Ralph O. Hood built the first steam carriage in 1899, with electrically operated valves that simplified cumbersome controls, making the steam carriage simple to operate. It was dubbed the “Simplex.” For the next eight years, he created an impressive list of vehicles, culminating in the Gas-Au-Lec touring car in 1905.
The “Gas-Au-Lec” was the world’s first gas-and-electric car. The first hybrid! Back in the early 1900s, motor vehicles were scoffed at by many, especially in the cities where noxious fumes and noise made the vehicles a nuisance.
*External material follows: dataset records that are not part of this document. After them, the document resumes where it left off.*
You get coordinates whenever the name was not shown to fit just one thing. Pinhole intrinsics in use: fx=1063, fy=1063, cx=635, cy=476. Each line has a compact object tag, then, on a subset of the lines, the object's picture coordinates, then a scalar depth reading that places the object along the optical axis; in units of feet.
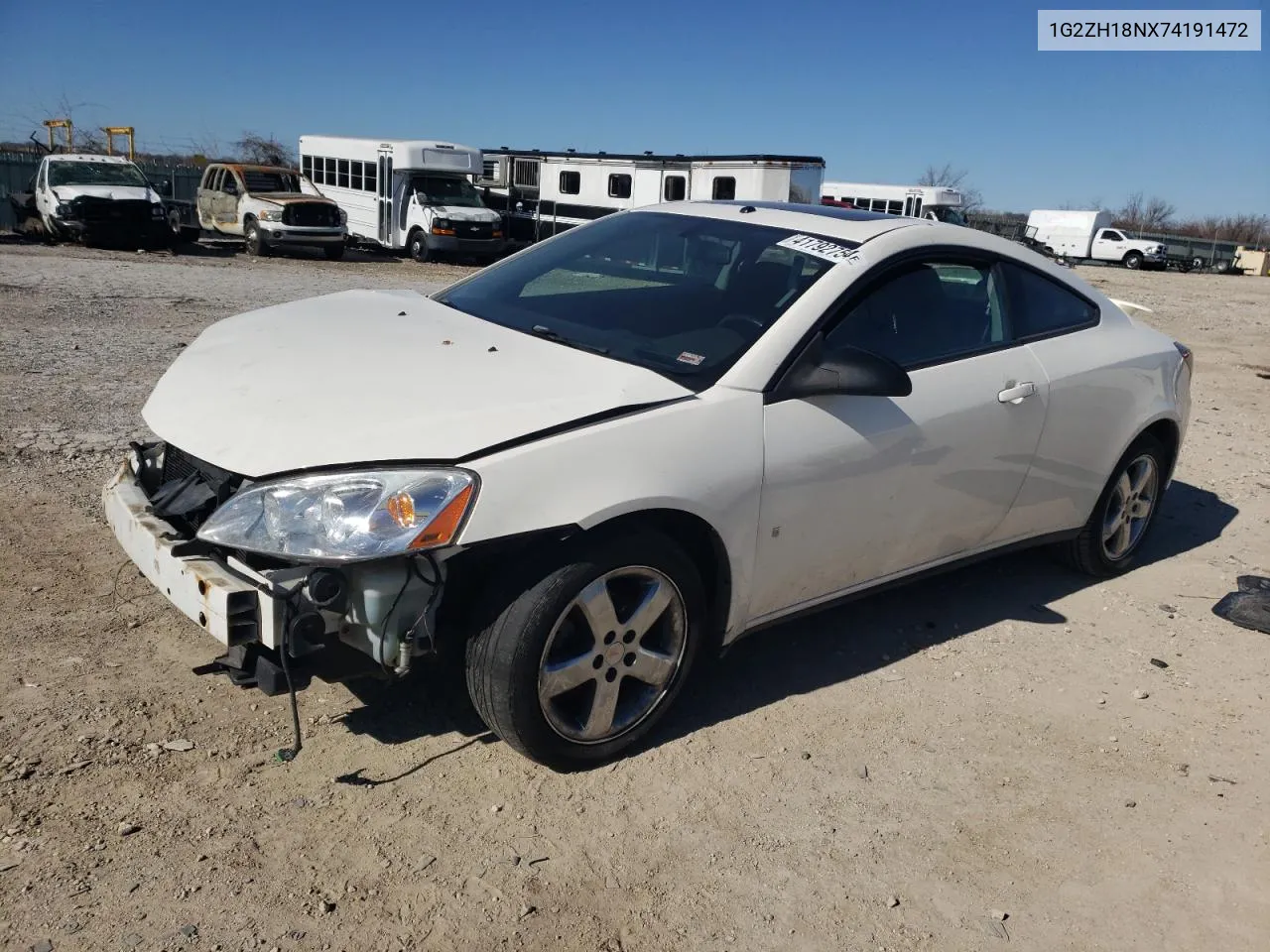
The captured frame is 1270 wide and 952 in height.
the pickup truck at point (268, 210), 72.74
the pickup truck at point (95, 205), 66.95
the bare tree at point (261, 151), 144.62
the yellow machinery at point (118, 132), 114.42
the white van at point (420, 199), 77.46
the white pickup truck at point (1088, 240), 147.02
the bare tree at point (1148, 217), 267.59
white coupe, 9.29
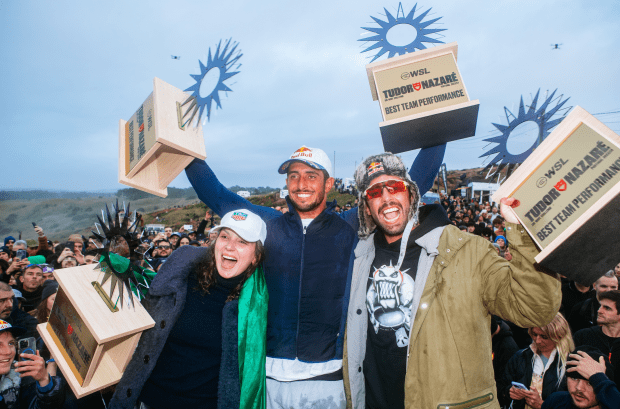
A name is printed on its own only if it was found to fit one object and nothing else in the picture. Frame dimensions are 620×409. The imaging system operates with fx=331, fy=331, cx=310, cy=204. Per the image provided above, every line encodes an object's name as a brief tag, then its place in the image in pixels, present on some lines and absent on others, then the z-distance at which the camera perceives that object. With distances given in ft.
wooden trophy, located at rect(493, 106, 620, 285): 4.84
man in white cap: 7.63
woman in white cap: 7.48
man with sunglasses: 5.95
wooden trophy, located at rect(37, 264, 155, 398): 6.73
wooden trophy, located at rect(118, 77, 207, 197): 7.53
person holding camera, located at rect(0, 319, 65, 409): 7.76
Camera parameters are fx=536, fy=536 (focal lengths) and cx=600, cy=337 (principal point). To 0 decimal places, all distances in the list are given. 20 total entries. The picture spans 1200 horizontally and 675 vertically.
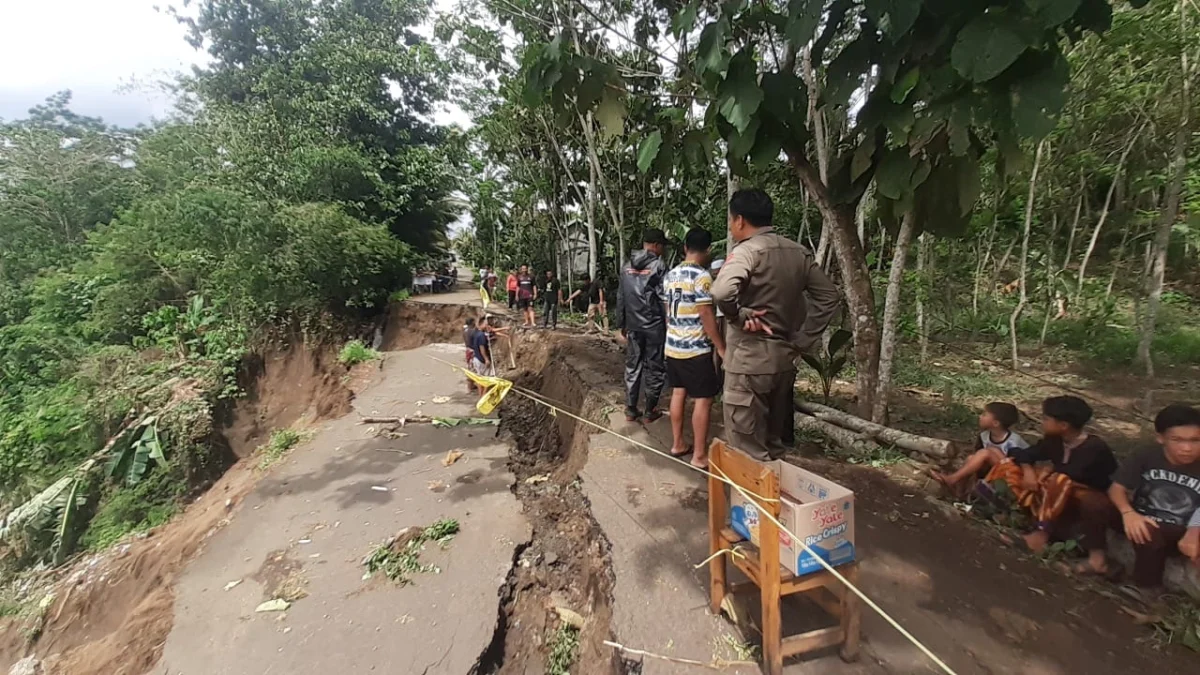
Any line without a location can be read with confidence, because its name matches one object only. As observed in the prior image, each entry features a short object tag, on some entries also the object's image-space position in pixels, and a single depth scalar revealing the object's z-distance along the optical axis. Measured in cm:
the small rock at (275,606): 363
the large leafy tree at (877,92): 179
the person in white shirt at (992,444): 334
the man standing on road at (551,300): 1196
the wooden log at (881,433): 379
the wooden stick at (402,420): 744
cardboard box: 185
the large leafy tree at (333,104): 1491
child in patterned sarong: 273
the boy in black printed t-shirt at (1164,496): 235
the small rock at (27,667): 475
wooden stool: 186
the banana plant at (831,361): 520
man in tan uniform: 257
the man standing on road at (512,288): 1491
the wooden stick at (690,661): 215
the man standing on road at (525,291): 1359
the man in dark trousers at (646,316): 459
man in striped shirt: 355
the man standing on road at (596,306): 1223
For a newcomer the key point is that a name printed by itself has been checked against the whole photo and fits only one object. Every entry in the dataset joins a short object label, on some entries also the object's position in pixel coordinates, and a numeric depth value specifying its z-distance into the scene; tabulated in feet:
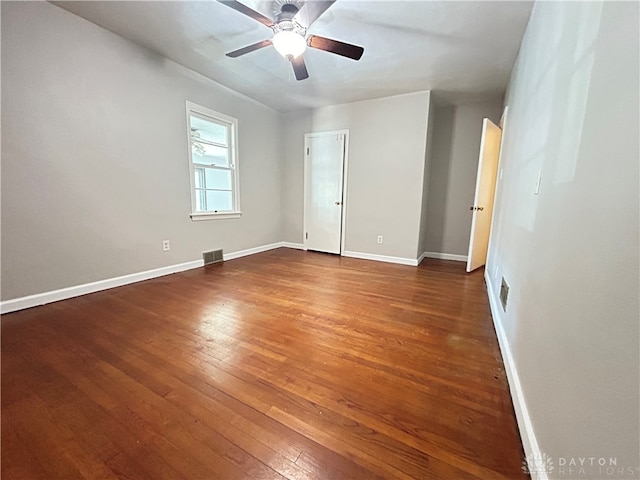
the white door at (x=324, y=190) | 14.32
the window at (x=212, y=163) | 11.14
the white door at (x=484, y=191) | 10.73
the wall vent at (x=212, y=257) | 12.00
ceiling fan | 5.95
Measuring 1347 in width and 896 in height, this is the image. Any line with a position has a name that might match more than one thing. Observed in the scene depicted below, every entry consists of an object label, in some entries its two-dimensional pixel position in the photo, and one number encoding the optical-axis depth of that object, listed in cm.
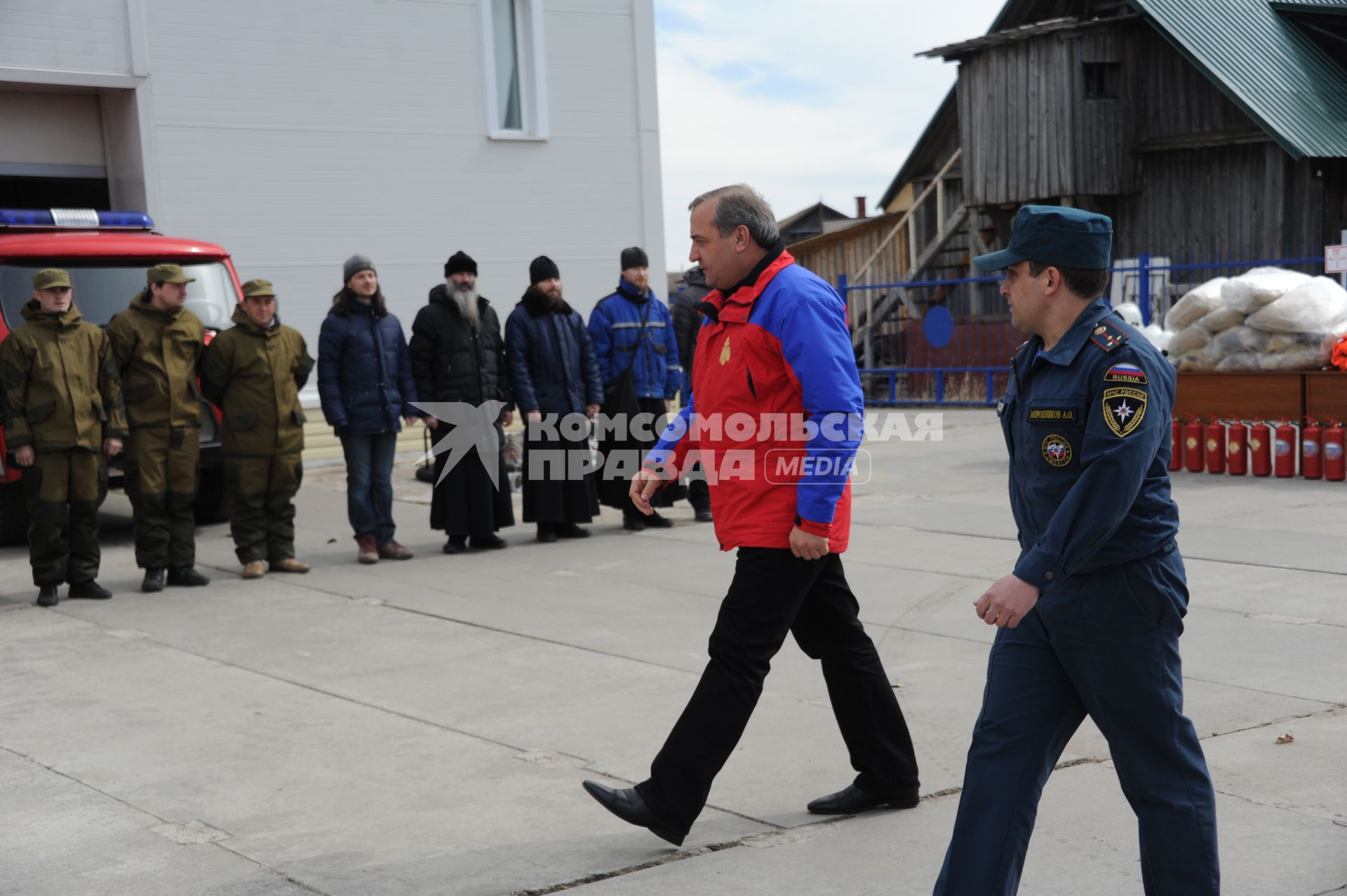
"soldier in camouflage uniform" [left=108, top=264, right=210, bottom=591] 902
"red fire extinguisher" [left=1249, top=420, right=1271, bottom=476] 1243
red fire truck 1089
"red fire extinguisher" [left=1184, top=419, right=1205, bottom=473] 1298
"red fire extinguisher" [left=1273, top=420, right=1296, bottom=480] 1223
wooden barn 2431
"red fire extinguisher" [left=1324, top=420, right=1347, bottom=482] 1187
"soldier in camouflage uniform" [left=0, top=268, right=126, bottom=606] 864
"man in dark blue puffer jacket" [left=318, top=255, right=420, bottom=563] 965
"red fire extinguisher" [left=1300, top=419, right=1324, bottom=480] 1209
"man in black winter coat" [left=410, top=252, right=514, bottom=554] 997
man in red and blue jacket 423
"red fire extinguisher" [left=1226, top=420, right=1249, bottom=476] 1262
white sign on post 1503
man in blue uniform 307
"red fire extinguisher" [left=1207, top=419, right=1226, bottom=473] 1277
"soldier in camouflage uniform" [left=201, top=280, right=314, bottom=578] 927
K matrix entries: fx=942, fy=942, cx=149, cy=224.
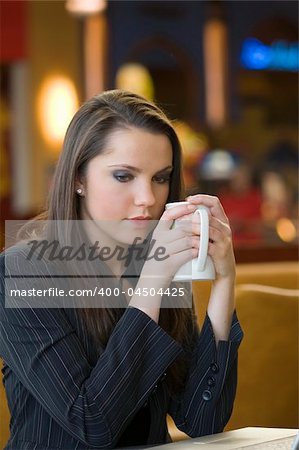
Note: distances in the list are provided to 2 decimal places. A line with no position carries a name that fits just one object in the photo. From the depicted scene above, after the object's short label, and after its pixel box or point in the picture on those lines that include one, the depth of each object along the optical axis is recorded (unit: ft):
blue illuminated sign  38.11
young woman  5.12
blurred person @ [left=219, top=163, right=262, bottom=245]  24.50
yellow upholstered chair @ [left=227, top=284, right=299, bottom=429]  8.83
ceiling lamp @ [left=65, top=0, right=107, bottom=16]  29.73
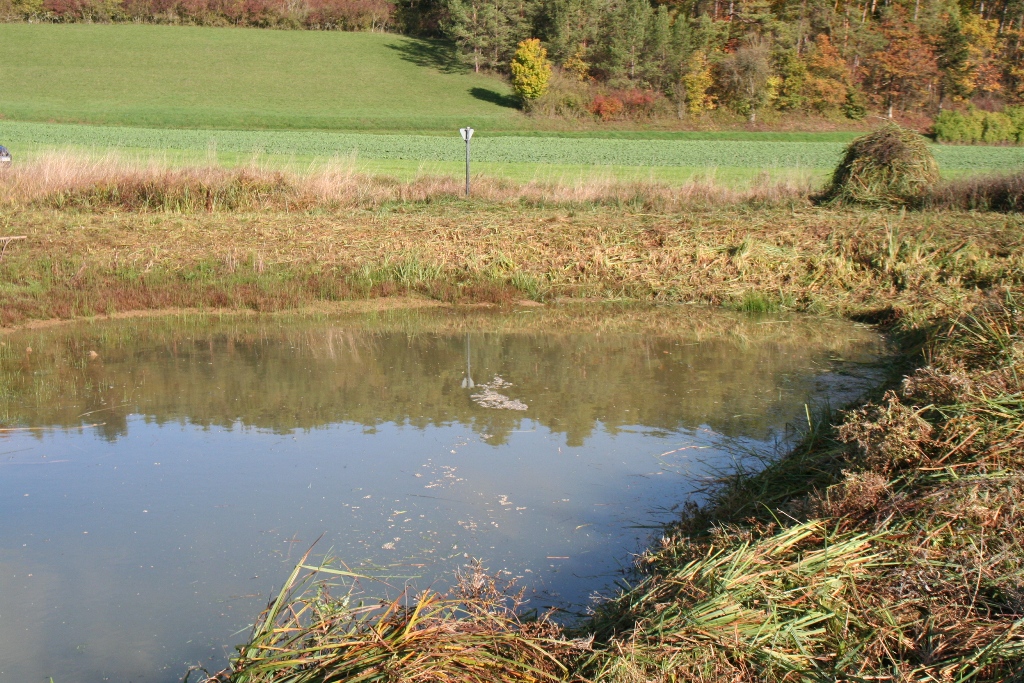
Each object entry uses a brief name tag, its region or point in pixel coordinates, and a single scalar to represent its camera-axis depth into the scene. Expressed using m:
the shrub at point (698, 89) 55.16
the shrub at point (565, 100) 54.91
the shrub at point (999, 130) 49.47
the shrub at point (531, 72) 57.31
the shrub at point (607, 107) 53.56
Ralph O. Hood reasoned that if he could build a clean vehicle for the cities, sales would flourish.
The Gas-Au-Lec ran on batteries at city speeds of about 8 miles an hour. After 8 MPH, a self-starter would turn over the gas engine, and the car would continue along up to 40 MPH. The car won prestigious awards at the New York and Chicago auto shows.
Unfortunately, a better inventor than businessman, only eight cars were built, forcing Ralph to cannibalize the last car to pay some of his debts.
In a “Eureka” moment, he packed his self-starter in a suitcase and traveled by train to Ford Motor Company. Henry Ford paid Hood for his idea but not his patent on the design, and the rest is automobile history!
MV: What does the future hold for the Hood 26E now that you have launched the first one?
First, I have to thank the team, including designer David Robison, Chris Stirling and Will Parker for their electrical skills, Desmond Binger, Rick Baker and Nick Nowak for composite engineering, Quin Vaillancourt, Jack McGrath, and Logan Hood for construction.
We all truly believe in this project, and although an electric boat may not be for everyone, this boat will work in the real world. “Range anxiety” can be easily managed and will become less and less of a factor as the industry continues to grow and improve.
Further, this just makes sense for our planet. A study by the EPA takes a modern 4-stroke outboard motor and compares it to a modern, efficient mid-size car. The one modern outboard motor running for one hour produces as much CO2 as 50 modern mid-size cars based on both vehicles running at 30 mph.
After some more testing, we will be starting production, offering the boat in either center console or sport boat configuration.